New website finds lowest-priced prescriptions in patient's area

Good Rx co-founder: 'We can save families thousands'

By Bill Spencer - Investigative Reporter

HOUSTON - Carl Sharon of Brookshire is a pilot, a flight instructor and he spends his days taking airplanes apart, but even with all he can do, Carl can't figure out for the life of him how drug stores set their prices for prescription drugs.

"One pharmacy will sell a drug for $200 and the very same drug will be sold at another pharmacy across the street for $20. It makes no sense," Sharon said.

But Sharon said what really made him angry was when he went to pick up his wife's stroke medicine one night, a drug he'd been paying $22 for, had suddenly skyrocketed to more than $180.

"I was dumbfounded that they could increase it that much," Sharon said. "That kind of jump was pretty significant and pretty devastating to us."

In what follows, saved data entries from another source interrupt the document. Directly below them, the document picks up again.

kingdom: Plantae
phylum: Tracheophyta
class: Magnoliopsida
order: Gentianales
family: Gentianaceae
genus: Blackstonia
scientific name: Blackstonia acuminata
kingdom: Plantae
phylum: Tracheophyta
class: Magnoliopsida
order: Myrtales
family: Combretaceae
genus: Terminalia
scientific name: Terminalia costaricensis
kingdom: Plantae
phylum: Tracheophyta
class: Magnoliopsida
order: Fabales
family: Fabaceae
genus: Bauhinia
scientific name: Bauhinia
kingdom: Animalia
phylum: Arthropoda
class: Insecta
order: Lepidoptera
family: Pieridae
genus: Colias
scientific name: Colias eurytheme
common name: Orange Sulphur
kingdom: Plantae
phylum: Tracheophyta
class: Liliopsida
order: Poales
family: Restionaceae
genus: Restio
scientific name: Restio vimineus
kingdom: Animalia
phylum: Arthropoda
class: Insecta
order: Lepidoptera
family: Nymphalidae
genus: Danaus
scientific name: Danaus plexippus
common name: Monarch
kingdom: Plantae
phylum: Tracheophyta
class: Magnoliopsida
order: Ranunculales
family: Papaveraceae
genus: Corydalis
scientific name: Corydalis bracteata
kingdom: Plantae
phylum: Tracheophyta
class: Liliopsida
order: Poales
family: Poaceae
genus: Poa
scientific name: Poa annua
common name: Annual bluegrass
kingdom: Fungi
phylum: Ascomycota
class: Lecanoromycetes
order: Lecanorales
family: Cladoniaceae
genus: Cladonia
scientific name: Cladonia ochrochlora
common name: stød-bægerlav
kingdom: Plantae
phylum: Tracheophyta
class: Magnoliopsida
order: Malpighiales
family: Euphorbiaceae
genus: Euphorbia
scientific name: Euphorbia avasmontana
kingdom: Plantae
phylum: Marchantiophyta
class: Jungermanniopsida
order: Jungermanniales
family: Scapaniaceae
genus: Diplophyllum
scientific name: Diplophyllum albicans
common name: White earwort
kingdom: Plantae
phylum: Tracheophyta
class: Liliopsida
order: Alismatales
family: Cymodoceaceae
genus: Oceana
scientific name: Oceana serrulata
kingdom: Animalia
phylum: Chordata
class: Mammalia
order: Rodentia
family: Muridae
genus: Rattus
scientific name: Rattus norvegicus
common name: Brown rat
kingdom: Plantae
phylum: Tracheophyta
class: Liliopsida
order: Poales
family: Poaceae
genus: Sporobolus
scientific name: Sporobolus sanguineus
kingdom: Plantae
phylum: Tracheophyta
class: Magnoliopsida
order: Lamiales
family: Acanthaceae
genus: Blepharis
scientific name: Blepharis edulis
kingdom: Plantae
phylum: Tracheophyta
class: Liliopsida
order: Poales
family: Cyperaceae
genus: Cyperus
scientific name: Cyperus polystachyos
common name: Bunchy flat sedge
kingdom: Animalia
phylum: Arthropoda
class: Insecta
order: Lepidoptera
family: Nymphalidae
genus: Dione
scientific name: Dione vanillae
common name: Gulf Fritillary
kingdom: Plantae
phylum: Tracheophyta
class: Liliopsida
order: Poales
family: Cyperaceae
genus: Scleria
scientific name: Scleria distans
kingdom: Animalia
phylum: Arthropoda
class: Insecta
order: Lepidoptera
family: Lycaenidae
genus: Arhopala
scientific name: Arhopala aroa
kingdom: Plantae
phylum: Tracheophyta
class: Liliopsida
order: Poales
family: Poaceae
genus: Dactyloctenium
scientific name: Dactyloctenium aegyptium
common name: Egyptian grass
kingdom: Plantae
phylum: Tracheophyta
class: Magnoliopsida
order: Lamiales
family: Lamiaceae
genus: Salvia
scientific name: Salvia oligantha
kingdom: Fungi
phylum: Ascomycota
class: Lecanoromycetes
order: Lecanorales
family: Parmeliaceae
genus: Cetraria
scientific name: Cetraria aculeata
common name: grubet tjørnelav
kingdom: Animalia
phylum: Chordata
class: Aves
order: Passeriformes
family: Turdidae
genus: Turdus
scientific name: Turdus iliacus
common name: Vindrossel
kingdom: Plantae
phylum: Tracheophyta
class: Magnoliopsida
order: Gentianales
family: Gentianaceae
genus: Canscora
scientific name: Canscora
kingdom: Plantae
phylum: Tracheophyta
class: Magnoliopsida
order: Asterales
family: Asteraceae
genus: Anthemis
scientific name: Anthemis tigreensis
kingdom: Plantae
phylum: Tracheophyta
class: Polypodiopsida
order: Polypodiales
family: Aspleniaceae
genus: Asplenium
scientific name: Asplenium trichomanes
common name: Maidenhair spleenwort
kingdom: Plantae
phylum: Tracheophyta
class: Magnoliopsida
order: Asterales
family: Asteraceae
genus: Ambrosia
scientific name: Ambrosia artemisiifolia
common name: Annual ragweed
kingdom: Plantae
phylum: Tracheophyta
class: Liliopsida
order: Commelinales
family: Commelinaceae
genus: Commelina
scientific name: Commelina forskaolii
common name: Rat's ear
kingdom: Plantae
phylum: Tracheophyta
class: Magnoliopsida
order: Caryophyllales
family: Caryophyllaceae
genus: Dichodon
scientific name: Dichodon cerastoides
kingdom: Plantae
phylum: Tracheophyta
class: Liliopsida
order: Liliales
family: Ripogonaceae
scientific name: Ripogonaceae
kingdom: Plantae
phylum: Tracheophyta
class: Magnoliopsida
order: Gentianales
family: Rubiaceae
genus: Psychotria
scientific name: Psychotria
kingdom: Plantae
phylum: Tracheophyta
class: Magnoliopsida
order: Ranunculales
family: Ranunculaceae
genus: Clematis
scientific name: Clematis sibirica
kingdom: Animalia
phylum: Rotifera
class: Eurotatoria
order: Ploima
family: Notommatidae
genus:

To find out just how wildly prescription drug prices can vary in the Houston area, Channel 2 Investigates decided to compare prices for five very popular drugs at five different pharmacies.

First up was the generic version of Actos, used to treat diabetes:

  • Walgreen's: $293
  • CVS: $235
  • Walmart: $131
  • Target: $73.50
  • Costco: $18

Next, the generic version of Lexapro, an anti-depression drug:

  • Walgreen's: $124
  • CVS: $115
  • Walmart: $115
  • Target: $91
  • Costco: $10

Next, KPRC 2 New found the generic version of Lipitor, used to treat cholesterol:

  • CVS: $146
  • Walgreen's: $142
  • Walmart: $30
  • Target: $64.50
  • Costco: $18

The generic version of Valsartan, used to treat high blood pressure:

Walgreen's: $140

Target: $140

CVS: $136

Walmart: $132

Costco: $36

Finally, the generic version of Singulair, used to treat asthma:

Walgreen's: $136

CVS: $133.00.

Target: $68.00.

Walmart: $34.50.

Costco: $21.29.

Pharmacists often recommend customers call around to local pharmacies to compare prices, but there is a new, far easier way to price shop for the lowest cost prescriptions. It's called Good Rx, a website that works like many travel websites.

Customers can go to Good Rx, punch in the drug to be purchased and a list of drug stores carrying that drug in the customer's area appear, ranked in order from the cheapest to the most expensive.

"We can literally save families tens of thousands of dollars a year on their prescription drugs," said Good Rx co-founder Doug Hirsch.

Some of the drugs on Good Rx are even offered free of charge.

While doing this story, KPRC 2 News found the drug Actos going for $0 -- yes, for free --at Sam's Club when we searched Good Rx.